From school vouchers to tax breaks on capital gains, to costly wars, the Bush camp and the private machine behind it have in tandem not simply 'mismanaged the countries economic health' but have instead systematically privatized an never-before-seen amount of the public's money while socializing the risks associated. This is not conspiracy theory: it is in plain view. The numbers are right in front of us.

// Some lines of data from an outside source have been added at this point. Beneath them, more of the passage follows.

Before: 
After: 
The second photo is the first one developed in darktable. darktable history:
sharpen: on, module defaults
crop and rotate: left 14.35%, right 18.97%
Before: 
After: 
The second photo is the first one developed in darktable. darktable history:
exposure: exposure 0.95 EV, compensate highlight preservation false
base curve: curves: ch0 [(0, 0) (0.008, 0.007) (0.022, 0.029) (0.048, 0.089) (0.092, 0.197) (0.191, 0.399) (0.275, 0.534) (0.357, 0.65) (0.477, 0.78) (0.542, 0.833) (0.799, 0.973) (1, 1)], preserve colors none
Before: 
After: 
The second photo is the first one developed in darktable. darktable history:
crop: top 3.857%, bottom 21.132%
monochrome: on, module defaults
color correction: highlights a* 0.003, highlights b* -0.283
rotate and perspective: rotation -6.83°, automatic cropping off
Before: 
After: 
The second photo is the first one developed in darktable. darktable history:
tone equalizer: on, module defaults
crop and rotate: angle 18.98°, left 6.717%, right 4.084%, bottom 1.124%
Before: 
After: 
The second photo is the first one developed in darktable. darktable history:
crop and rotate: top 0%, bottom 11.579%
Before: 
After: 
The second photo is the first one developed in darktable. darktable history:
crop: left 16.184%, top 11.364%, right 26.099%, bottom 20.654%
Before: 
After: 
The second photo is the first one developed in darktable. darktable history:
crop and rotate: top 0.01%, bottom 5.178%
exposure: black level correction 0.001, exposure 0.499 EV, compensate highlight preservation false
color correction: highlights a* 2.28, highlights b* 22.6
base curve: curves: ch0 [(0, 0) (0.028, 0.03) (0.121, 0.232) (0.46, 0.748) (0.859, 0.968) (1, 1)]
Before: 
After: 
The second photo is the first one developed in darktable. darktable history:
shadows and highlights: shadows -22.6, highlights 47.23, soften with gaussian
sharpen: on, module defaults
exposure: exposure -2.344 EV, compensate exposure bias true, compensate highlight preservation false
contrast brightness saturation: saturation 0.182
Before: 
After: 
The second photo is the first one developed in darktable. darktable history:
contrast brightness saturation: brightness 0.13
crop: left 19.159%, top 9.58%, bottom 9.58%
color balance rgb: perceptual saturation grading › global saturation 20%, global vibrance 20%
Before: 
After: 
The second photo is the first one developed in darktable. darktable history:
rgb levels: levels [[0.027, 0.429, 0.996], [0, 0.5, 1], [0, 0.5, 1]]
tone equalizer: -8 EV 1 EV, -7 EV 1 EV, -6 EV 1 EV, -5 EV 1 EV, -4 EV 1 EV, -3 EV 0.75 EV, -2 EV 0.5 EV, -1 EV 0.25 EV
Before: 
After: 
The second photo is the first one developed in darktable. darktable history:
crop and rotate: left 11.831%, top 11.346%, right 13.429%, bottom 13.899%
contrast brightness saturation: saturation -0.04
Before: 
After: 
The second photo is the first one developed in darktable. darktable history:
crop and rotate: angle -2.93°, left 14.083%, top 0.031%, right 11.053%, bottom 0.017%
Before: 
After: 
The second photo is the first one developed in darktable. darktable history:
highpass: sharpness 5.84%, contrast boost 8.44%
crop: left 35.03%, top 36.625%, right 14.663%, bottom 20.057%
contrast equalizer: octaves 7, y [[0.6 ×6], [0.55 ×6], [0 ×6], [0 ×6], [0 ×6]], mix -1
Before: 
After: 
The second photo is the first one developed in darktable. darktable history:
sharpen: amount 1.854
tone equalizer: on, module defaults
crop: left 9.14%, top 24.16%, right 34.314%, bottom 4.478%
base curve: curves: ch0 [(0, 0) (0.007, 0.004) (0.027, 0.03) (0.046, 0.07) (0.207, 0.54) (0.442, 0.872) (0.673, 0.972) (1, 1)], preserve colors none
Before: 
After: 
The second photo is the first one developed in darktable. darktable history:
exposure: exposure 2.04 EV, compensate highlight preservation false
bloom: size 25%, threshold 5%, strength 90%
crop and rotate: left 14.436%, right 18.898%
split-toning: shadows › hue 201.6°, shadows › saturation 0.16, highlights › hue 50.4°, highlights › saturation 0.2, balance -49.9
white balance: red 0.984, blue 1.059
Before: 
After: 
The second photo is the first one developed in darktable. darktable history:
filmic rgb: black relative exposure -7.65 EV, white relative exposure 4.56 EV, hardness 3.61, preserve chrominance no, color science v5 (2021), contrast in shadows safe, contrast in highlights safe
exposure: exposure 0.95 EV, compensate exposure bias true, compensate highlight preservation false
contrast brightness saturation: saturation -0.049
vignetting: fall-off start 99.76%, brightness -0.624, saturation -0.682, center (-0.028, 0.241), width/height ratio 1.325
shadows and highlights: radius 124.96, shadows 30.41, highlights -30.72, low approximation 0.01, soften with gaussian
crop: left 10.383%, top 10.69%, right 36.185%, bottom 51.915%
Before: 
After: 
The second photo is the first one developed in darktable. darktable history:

The debt burden of the US is not sustainable. Rising costs are facts. Rising interest rates on housing and consumer debt are facts. Wages have not increased, fact. Gap between rich and poor has widened, fact. Tax breaks benefited the rich more than the poor, fact, with little trickle down. Bush was not an idiot at the wheel. The benefactors of this unprecedented spending binge has masterfully orchestrated a massive money-grab, using the fear of attack as the premise for the taxpayer to mutely and blindly write the check, while millions are left uninsured or underinsured, food banks are failing, schools are failing (thank you underfunded No Child Left Behind), and infrastructure is cracking HERE AT HOME.

For investors: I am selling oil, buying the dollar, selling gold, in the shortrun. This scenario should lead to a short-term ease in global food prices and commodity prices. It will hurt US exporters/manufacturing which has been the only major support for the economy because of the battered dollar. There is more subprime fallout to be had. The FDIC is bulking up its staff to deal with bank failings they see coming in 2008-2009. Bernanke et al will have to raise rates to battle inflation which will hurt growth in US companies, and heading into Barack's first term, the best pill for the US economy is to swallow the pain quickly, go through a short recession, get all bank write-downs out in the open, and rebuild economic base.